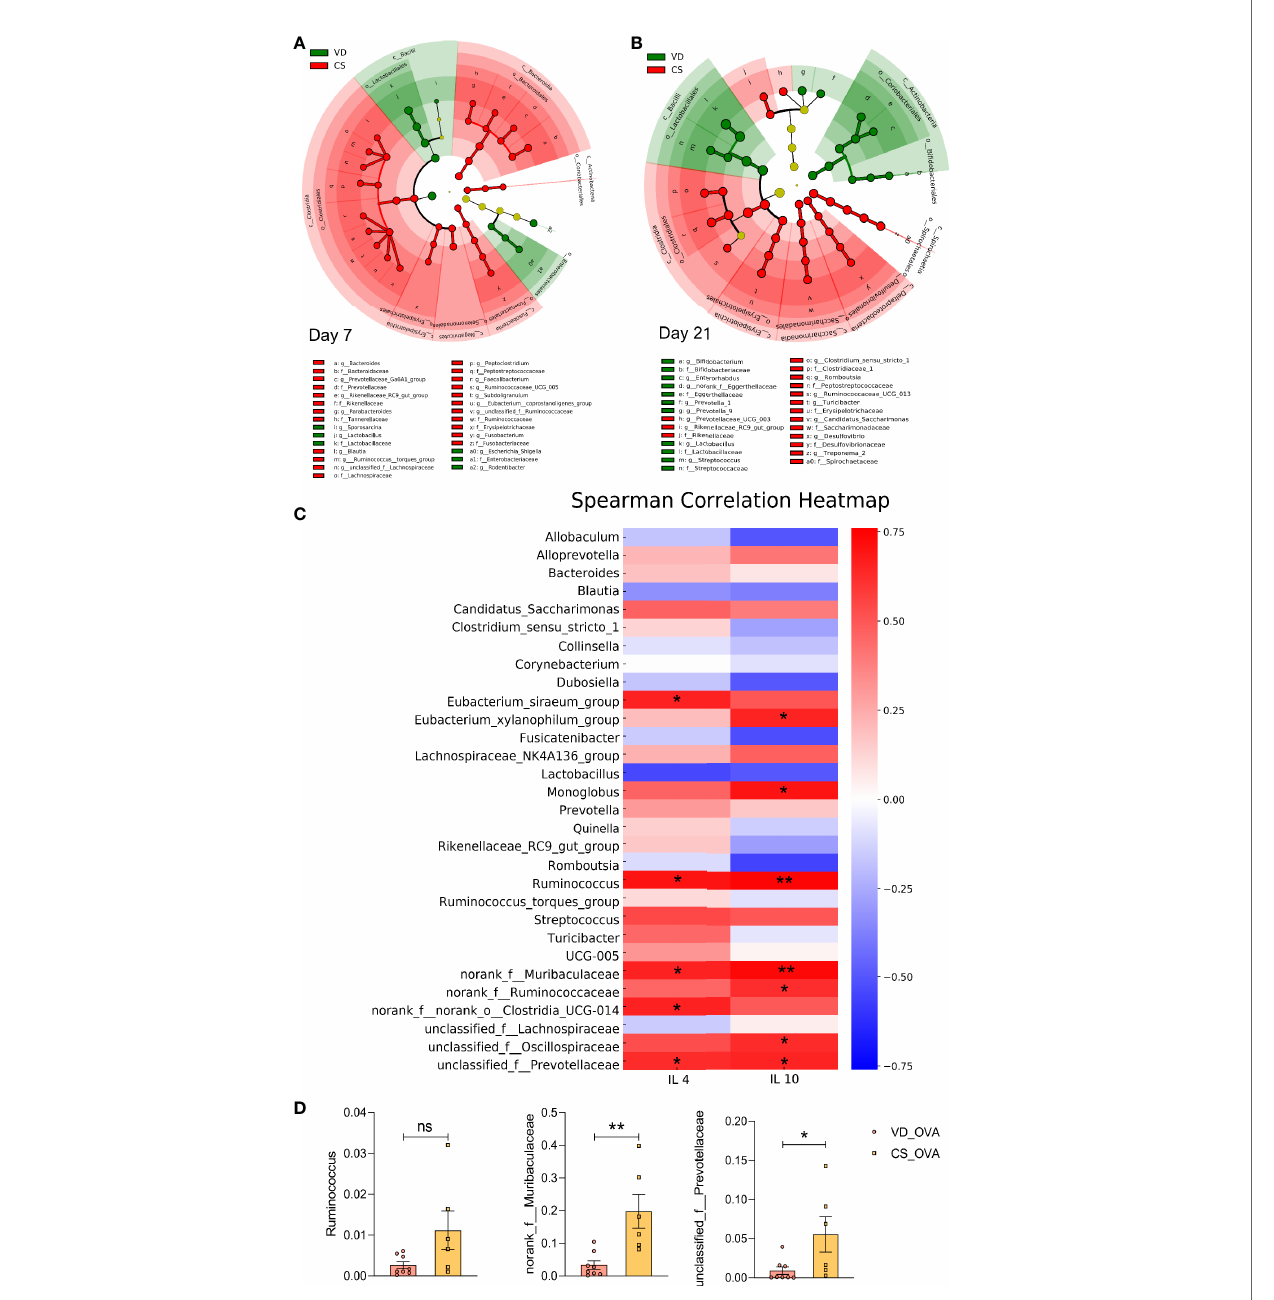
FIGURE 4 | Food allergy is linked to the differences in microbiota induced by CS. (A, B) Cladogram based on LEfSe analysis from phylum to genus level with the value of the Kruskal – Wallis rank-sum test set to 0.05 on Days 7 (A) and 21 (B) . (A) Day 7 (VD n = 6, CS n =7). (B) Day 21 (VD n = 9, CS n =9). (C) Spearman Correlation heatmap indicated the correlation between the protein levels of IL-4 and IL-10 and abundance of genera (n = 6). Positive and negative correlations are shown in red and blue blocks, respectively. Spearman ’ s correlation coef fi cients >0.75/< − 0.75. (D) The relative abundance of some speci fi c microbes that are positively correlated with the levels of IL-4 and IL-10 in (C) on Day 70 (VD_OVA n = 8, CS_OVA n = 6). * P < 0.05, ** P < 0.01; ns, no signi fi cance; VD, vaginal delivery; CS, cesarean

==

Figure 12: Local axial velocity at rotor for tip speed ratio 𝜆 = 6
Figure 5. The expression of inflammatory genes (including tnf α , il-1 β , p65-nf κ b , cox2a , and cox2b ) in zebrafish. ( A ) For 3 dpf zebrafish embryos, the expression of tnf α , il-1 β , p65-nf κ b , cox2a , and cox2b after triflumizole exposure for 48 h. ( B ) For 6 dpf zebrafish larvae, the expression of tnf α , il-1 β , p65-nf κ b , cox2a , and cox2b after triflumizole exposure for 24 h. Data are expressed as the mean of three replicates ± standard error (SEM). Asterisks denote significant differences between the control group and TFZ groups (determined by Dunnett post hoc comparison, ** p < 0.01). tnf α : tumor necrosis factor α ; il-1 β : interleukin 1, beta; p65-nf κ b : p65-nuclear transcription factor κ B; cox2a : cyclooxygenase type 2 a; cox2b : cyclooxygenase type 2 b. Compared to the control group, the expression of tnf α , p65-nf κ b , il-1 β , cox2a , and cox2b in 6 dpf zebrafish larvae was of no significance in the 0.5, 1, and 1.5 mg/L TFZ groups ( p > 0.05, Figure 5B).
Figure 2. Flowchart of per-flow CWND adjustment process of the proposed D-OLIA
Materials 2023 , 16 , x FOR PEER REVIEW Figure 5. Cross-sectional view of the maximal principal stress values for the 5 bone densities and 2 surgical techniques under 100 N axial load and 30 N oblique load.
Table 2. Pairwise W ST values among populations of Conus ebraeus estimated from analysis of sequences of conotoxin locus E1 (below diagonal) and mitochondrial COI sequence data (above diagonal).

## Work request
Only the lines containing "axial" are needed; copy each of them from the data.

## Response area
Figure 12: Local axial velocity at rotor for tip speed ratio 𝜆 = 6
Materials 2023 , 16 , x FOR PEER REVIEW Figure 5. Cross-sectional view of the maximal principal stress values for the 5 bone densities and 2 surgical techniques under 100 N axial load and 30 N oblique load.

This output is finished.